[Data extracted from a collection]
▽

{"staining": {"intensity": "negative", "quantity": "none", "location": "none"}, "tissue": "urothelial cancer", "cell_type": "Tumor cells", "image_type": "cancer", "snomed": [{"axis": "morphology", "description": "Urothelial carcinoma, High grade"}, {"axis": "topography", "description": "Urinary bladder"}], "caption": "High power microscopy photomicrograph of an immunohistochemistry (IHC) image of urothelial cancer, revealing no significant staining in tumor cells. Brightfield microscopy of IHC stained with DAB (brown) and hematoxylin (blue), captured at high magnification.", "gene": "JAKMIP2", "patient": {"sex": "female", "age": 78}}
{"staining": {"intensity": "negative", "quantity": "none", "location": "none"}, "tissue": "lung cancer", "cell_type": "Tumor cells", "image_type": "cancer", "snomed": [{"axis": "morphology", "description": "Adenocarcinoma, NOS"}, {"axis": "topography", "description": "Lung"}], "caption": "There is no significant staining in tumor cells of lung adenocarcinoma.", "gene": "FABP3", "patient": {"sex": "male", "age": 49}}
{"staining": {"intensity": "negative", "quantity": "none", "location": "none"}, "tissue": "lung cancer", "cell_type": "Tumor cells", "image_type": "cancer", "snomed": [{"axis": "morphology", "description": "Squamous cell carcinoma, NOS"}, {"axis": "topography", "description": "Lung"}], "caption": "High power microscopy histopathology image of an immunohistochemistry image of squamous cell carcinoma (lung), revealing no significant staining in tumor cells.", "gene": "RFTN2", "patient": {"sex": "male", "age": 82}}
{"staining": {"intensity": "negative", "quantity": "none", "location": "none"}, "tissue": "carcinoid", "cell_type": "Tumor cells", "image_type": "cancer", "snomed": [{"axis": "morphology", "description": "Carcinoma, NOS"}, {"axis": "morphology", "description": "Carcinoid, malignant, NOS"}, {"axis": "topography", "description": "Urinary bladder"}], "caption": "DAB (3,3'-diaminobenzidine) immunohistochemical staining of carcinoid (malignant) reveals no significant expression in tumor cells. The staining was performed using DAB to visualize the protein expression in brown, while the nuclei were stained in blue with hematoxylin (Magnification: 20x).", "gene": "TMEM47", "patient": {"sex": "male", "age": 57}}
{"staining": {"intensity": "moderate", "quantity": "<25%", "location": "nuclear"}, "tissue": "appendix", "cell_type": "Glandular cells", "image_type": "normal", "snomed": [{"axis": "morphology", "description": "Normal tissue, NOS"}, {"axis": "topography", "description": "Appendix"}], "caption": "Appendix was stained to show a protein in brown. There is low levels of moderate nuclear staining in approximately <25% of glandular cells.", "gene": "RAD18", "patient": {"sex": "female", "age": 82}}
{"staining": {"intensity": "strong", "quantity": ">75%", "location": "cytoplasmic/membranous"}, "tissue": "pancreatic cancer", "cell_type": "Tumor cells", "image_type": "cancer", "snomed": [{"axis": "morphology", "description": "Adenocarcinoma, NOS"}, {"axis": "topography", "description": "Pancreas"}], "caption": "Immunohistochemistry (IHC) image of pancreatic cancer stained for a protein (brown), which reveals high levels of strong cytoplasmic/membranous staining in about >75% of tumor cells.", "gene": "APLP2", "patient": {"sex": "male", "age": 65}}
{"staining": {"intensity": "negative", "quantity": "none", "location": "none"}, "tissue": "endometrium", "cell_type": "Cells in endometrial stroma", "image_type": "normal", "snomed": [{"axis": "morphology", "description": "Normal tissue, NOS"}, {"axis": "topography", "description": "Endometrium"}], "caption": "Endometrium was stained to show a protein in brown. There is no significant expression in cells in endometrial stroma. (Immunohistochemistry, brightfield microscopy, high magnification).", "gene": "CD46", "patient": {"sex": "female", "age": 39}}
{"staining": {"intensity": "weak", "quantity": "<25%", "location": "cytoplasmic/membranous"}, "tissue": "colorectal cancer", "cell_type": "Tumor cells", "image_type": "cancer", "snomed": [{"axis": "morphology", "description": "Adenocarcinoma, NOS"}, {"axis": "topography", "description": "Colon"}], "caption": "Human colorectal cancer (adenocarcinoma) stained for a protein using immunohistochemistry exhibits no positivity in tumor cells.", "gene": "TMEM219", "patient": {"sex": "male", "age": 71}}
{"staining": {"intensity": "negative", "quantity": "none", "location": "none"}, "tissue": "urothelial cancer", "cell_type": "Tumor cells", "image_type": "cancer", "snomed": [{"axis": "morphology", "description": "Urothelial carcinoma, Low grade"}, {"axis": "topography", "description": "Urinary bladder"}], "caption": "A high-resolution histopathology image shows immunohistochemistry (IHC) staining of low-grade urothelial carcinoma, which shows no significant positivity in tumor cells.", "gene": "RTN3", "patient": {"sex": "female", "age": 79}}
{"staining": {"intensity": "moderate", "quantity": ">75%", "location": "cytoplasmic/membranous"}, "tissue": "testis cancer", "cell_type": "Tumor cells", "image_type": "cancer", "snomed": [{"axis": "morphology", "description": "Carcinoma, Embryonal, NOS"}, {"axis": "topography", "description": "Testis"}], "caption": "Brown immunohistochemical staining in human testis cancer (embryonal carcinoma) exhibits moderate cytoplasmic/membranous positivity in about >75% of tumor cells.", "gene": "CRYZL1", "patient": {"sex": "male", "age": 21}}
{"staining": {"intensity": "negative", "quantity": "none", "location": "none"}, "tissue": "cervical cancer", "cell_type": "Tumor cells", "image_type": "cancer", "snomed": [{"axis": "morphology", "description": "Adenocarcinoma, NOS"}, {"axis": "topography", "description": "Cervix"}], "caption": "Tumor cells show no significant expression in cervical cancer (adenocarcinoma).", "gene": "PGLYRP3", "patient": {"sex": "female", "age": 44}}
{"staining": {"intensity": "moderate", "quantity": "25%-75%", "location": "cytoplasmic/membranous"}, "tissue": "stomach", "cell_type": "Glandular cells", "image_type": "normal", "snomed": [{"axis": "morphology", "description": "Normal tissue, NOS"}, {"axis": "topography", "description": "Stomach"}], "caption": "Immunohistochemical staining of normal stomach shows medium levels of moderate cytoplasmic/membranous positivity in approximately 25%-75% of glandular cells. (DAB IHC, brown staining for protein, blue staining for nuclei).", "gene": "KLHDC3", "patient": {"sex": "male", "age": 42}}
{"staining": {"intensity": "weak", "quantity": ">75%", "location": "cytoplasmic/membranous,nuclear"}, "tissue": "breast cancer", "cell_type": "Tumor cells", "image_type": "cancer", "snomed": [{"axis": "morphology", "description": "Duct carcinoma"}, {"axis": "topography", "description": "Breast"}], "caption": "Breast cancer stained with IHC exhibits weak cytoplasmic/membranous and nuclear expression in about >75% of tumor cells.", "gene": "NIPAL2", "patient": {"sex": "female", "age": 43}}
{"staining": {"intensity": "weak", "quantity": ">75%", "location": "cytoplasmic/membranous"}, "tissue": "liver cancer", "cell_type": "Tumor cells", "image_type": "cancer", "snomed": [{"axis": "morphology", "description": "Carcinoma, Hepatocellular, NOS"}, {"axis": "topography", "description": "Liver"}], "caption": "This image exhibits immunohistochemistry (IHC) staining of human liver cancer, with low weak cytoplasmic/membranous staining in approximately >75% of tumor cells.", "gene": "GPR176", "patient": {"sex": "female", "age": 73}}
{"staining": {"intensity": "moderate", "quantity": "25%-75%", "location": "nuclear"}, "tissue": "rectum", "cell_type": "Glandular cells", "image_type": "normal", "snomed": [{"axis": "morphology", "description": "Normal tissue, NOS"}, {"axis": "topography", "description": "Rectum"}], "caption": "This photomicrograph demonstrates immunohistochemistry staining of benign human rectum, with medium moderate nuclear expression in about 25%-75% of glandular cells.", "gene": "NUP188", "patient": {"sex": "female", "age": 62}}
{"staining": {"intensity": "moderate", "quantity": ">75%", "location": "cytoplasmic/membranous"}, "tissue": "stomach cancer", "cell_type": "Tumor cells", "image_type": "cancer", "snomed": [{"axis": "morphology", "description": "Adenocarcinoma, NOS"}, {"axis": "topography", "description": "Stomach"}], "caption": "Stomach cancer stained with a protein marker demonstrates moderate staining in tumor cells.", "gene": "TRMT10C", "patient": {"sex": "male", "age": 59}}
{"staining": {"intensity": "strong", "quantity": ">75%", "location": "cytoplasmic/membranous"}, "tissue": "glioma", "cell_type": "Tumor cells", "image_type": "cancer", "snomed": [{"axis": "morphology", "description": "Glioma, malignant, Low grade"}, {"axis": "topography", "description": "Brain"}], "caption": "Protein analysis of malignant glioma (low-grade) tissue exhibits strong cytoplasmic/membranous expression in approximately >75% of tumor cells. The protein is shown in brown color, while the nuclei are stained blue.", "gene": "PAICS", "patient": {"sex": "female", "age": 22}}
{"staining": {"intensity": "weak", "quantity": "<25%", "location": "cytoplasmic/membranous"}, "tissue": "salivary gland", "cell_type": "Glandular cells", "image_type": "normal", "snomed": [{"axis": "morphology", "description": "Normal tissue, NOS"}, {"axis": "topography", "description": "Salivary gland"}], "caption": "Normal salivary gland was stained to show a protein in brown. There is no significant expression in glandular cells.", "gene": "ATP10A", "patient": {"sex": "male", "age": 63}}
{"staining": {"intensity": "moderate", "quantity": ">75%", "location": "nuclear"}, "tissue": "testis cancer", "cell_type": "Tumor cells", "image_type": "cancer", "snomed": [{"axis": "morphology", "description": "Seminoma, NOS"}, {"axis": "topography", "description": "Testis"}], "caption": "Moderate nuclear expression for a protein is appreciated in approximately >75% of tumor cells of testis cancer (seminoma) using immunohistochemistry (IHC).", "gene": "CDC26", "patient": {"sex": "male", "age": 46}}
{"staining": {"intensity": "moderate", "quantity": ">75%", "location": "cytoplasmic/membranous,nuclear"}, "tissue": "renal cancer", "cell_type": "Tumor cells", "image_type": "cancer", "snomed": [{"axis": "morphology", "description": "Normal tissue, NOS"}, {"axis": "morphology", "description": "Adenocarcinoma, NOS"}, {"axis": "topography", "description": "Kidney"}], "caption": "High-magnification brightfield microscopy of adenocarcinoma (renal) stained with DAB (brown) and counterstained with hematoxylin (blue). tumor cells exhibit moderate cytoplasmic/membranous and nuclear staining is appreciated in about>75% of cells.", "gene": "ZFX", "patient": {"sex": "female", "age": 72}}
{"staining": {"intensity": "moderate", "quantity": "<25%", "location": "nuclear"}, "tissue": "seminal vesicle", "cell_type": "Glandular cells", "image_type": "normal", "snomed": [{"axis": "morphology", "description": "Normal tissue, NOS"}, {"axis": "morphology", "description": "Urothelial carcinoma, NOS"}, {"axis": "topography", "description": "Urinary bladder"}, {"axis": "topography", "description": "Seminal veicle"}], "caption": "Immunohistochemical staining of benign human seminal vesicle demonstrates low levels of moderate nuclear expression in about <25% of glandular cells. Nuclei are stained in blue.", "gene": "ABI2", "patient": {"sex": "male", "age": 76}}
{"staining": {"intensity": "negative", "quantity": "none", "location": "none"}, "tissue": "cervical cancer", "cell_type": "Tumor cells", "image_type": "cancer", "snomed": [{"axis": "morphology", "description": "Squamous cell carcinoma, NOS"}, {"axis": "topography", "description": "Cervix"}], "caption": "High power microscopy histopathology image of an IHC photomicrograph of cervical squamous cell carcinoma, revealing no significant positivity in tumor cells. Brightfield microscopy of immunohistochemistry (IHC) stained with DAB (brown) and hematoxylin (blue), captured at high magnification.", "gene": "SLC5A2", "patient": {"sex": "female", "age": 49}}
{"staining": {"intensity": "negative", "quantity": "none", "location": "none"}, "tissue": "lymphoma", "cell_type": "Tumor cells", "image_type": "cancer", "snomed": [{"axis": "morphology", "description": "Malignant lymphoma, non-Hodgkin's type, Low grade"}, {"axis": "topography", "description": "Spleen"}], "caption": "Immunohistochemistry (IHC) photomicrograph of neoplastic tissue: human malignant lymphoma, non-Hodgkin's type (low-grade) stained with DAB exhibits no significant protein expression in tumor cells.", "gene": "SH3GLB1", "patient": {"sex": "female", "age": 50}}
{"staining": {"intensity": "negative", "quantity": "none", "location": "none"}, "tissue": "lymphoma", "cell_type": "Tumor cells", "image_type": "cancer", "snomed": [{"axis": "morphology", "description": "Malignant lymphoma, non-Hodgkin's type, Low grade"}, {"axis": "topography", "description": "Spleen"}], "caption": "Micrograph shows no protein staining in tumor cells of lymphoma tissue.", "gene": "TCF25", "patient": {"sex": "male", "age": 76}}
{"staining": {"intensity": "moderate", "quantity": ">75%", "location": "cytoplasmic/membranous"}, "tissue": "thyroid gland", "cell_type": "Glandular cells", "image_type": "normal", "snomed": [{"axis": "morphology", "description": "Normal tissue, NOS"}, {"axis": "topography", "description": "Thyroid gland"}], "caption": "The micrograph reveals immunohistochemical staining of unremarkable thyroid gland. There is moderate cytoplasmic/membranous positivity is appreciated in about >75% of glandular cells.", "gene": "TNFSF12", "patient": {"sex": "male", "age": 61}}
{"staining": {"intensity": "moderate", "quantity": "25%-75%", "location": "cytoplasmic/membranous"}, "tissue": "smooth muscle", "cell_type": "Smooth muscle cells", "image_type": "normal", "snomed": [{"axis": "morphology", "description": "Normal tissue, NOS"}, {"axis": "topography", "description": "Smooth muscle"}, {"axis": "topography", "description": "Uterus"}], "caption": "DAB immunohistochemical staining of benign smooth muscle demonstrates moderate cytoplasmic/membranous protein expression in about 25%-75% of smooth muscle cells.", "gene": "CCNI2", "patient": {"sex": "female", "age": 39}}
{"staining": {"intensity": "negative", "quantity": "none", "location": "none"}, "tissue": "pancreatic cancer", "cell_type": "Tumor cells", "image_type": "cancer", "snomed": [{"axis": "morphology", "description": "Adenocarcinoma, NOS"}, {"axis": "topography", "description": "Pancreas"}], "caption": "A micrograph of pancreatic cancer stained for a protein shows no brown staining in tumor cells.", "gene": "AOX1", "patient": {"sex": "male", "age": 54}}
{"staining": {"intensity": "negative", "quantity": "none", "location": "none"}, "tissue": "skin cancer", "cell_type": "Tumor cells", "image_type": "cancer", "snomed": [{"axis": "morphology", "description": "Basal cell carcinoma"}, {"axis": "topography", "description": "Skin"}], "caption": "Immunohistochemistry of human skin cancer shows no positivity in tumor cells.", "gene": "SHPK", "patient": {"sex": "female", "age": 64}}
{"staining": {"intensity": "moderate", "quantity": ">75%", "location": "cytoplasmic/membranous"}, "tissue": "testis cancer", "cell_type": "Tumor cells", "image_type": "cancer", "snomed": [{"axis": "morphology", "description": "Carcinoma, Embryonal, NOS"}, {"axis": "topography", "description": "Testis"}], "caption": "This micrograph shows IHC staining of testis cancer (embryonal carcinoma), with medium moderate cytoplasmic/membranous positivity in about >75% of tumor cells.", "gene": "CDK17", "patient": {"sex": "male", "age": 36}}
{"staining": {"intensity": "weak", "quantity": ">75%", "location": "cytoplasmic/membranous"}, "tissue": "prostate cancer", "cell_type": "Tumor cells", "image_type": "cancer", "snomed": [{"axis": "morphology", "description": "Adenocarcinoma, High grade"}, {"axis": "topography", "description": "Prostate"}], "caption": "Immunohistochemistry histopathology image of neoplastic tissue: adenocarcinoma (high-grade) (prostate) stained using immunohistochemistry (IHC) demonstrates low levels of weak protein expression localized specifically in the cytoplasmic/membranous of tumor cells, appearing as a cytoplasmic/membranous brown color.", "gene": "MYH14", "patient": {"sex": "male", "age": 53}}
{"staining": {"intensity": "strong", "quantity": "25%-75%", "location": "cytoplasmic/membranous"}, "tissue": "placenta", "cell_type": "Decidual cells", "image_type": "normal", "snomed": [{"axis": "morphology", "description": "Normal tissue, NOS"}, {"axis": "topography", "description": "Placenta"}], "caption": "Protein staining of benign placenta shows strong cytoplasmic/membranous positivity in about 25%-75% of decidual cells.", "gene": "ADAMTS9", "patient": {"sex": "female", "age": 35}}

△

Problem statement
In the entries above, the lines between the one holding "cells of lung" and the one holding "There is low", inclusive, are to be printed exactly as written, and those alone.

Solution for this problem
{"staining": {"intensity": "negative", "quantity": "none", "location": "none"}, "tissue": "lung cancer", "cell_type": "Tumor cells", "image_type": "cancer", "snomed": [{"axis": "morphology", "description": "Adenocarcinoma, NOS"}, {"axis": "topography", "description": "Lung"}], "caption": "There is no significant staining in tumor cells of lung adenocarcinoma.", "gene": "FABP3", "patient": {"sex": "male", "age": 49}}
{"staining": {"intensity": "negative", "quantity": "none", "location": "none"}, "tissue": "lung cancer", "cell_type": "Tumor cells", "image_type": "cancer", "snomed": [{"axis": "morphology", "description": "Squamous cell carcinoma, NOS"}, {"axis": "topography", "description": "Lung"}], "caption": "High power microscopy histopathology image of an immunohistochemistry image of squamous cell carcinoma (lung), revealing no significant staining in tumor cells.", "gene": "RFTN2", "patient": {"sex": "male", "age": 82}}
{"staining": {"intensity": "negative", "quantity": "none", "location": "none"}, "tissue": "carcinoid", "cell_type": "Tumor cells", "image_type": "cancer", "snomed": [{"axis": "morphology", "description": "Carcinoma, NOS"}, {"axis": "morphology", "description": "Carcinoid, malignant, NOS"}, {"axis": "topography", "description": "Urinary bladder"}], "caption": "DAB (3,3'-diaminobenzidine) immunohistochemical staining of carcinoid (malignant) reveals no significant expression in tumor cells. The staining was performed using DAB to visualize the protein expression in brown, while the nuclei were stained in blue with hematoxylin (Magnification: 20x).", "gene": "TMEM47", "patient": {"sex": "male", "age": 57}}
{"staining": {"intensity": "moderate", "quantity": "<25%", "location": "nuclear"}, "tissue": "appendix", "cell_type": "Glandular cells", "image_type": "normal", "snomed": [{"axis": "morphology", "description": "Normal tissue, NOS"}, {"axis": "topography", "description": "Appendix"}], "caption": "Appendix was stained to show a protein in brown. There is low levels of moderate nuclear staining in approximately <25% of glandular cells.", "gene": "RAD18", "patient": {"sex": "female", "age": 82}}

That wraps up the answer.